When to Customize a Severance Template Instead of Reusing One
A standard template can work for simple, one-off separations. But in some cases, reusing the same document is a bad bet. The big reason is risk: the employee’s age, the size of the layoff, the state involved, or whether the separation is already in dispute.
Group layoffs and age-40+ separations need custom drafting. For any group layoff or separation involving someone age 40 or older, tailor the agreement for OWBPA compliance. That includes the review period, the revocation period, and the required age and job-title disclosures.[2][4][12]
State law is another clear stop sign. Customize the agreement based on the governing state whenever the rules on final-pay timing, PTO payout, or non-compete limits don’t match your default template.[4][12]
Disputes need custom wording, not a recycled release. If the employee has raised discrimination, harassment, or safety concerns, customize the agreement right away.[4][12] And if the termination itself is disputed, send the agreement to counsel and swap the template for custom language. Custom language is cheaper than defending a dispute.[4]
Conclusion
Once you’ve picked the right template, do one last compliance check before anyone signs. There’s no one-size-fits-all severance form. The agreement needs to match the reason for the exit, how the payment will be made, and whether any post-employment benefits are included.
Before signing, check a few things closely:
- The amount is written in exact U.S. dollars
- The payment formula is clear
- Severance will be taxed and withheld as wages
- For workers age 40 and older, and for mass layoffs, the required federal review, revocation, and notice rules are handled before payment
Small Business Legal Documents offers customizable severance templates for small businesses. A review from local counsel usually costs far less than fixing an invalid agreement later.
FAQs
Do I need a severance agreement for every termination?
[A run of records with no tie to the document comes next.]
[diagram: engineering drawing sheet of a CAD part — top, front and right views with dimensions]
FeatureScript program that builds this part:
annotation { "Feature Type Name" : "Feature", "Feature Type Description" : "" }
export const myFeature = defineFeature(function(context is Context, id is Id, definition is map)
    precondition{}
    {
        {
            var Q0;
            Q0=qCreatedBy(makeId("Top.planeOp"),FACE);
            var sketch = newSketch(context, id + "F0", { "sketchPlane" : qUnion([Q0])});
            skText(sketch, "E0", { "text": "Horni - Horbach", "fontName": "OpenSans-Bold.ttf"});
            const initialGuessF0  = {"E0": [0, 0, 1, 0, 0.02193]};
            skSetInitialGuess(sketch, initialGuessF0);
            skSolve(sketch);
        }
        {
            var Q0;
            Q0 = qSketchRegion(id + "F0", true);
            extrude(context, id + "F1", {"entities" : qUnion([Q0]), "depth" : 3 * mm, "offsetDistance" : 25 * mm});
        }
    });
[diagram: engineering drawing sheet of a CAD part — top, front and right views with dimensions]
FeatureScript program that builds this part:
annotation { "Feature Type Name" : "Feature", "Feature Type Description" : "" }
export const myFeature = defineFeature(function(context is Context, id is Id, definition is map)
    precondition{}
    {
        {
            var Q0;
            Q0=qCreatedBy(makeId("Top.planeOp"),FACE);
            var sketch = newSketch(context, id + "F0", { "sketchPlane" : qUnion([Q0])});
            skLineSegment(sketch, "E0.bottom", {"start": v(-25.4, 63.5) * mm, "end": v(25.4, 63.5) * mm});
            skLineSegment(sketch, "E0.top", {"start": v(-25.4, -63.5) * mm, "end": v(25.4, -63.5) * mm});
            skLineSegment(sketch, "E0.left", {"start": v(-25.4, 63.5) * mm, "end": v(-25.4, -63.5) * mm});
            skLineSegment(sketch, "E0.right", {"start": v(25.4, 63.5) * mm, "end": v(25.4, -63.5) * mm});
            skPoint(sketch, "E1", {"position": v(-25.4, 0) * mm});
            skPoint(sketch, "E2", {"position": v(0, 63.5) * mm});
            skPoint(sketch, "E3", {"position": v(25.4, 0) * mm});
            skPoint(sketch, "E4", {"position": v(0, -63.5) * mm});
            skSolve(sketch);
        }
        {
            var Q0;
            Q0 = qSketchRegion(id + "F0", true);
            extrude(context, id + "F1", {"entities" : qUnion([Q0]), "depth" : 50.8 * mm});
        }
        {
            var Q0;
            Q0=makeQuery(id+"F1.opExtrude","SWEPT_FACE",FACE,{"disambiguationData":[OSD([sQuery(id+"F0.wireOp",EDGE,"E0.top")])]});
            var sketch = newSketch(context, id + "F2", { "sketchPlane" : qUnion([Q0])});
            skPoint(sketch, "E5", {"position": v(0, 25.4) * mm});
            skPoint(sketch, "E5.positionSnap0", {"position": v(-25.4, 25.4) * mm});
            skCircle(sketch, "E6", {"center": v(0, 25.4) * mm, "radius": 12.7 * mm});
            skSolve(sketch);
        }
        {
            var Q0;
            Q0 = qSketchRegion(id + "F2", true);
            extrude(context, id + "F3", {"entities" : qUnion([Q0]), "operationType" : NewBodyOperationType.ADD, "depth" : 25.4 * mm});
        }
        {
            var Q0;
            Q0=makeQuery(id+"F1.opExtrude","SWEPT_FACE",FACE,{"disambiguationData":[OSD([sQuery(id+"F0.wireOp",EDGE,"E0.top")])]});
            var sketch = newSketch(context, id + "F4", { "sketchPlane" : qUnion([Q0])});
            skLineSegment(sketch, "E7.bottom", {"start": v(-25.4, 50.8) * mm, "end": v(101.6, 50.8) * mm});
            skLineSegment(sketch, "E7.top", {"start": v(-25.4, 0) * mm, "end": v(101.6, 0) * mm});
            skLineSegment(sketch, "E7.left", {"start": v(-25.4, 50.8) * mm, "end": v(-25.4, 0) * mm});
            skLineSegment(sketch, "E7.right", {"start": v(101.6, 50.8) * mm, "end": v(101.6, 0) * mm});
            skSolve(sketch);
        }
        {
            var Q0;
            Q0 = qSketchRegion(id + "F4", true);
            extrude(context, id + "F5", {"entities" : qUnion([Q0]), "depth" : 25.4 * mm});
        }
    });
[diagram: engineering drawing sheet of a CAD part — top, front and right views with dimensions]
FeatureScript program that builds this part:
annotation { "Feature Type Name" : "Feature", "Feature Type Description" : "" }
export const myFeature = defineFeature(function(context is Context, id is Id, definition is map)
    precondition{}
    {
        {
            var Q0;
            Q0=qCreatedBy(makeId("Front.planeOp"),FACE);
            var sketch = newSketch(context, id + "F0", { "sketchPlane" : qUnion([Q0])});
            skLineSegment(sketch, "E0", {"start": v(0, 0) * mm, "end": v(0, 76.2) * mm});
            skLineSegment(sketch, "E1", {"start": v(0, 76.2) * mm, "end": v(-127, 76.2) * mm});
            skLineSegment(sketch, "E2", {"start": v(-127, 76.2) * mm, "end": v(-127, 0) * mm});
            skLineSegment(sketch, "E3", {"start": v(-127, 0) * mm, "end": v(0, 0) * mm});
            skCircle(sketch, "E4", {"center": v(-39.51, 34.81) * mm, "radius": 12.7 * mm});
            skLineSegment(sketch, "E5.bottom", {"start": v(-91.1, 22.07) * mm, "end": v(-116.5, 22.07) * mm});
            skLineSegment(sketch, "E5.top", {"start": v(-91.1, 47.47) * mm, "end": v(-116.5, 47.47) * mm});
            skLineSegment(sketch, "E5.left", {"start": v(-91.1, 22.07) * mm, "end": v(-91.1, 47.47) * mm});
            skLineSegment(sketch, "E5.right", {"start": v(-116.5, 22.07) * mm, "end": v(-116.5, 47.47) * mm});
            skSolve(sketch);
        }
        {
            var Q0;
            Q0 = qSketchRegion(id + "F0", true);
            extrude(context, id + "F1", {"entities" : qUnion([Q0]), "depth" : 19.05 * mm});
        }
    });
No. Employers usually do not need a severance agreement for every termination unless a company policy or employment contract says severance must be provided.
Most of the time, a severance agreement is used when an employer offers severance beyond final wages in exchange for a signed release of claims. It makes the most sense to use one for:
- involuntary terminations
- layoffs
- senior staff departures
- situations where there’s a risk of a dispute
Even then, final pay rules under state law still apply.
Should severance be paid as a lump sum or salary continuation?
It depends on your business needs and the employee’s tax situation.
A lump sum gives the employee money right away and is often simpler to handle on the admin side. But there’s a tradeoff: taxing the full amount in a single pay period can leave the employee with a bigger tax hit up front.
Salary continuation spreads payments over time, which may lower the total tax owed if those payments fall across more than one tax year. If you go this route, include a suspension clause in case the employee breaches the agreement after separation.
When should I have a lawyer review my severance template?
Have a lawyer review your severance template before you make any offer. That step matters even more if the separation involves a complaint, a wage dispute, an accommodation request, or any other protected activity.
Your legal counsel should also check that the agreement lines up with federal, state, and local rules. That includes final pay, leave, confidentiality, and any release of claims, including OWBPA rules for employees age 40 and older.